> Texto:
El fundamento de la democracia es el pluralismo, que resalta las diferencias de actitud y de opinión

Hoy nos suenan lejanas, quizá no sólo en el tiempo, unas palabras que Ortega y Gasset escribió en 1934: «La verdad es una necesidad constitutiva del hombre. Este puede definirse como el ser que necesita absolutamente la verdad y, al revés, la verdad es lo único que esencialmente necesita el hombre, su única necesidad incondicional». Semejante contundencia nos plantea actualmente un problema político. Porque ¿acaso es compatible con la democracia la aceptación de una verdad incondicionada? Parece que no, ya que ahora respiramos una atmósfera social enrarecida que nos impone el subjetivismo y el sometimiento a las opiniones dominantes, al tiempo que hablar de la verdad se considera políticamente incorrecto.

> Ejercicio:
Responde a estas preguntas sobre el texto acerca de la democracia y la verdad:
1. Según la primera frase, ¿cuál es el fundamento de la democracia?
2. ¿En qué año escribió Ortega y Gasset las palabras citadas?
3. ¿Qué se considera políticamente incorrecto?
Los datos no tienen relación alguna con el texto.

> Datos proporcionados:
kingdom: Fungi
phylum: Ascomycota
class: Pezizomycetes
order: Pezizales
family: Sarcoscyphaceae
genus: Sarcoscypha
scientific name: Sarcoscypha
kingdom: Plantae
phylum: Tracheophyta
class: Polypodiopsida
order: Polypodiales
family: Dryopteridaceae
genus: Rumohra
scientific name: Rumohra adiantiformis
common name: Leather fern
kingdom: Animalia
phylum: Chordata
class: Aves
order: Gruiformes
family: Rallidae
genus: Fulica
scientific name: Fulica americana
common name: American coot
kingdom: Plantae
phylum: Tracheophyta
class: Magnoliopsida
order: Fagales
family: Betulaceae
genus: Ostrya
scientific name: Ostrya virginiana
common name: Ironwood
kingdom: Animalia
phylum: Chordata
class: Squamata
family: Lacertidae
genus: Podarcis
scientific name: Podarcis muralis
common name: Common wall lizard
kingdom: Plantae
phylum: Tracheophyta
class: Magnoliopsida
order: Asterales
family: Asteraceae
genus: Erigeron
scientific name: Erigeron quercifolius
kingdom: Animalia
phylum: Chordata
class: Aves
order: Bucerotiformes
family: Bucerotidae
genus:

> Resultado:
1. El pluralismo.
2. En 1934.
3. Hablar de la verdad.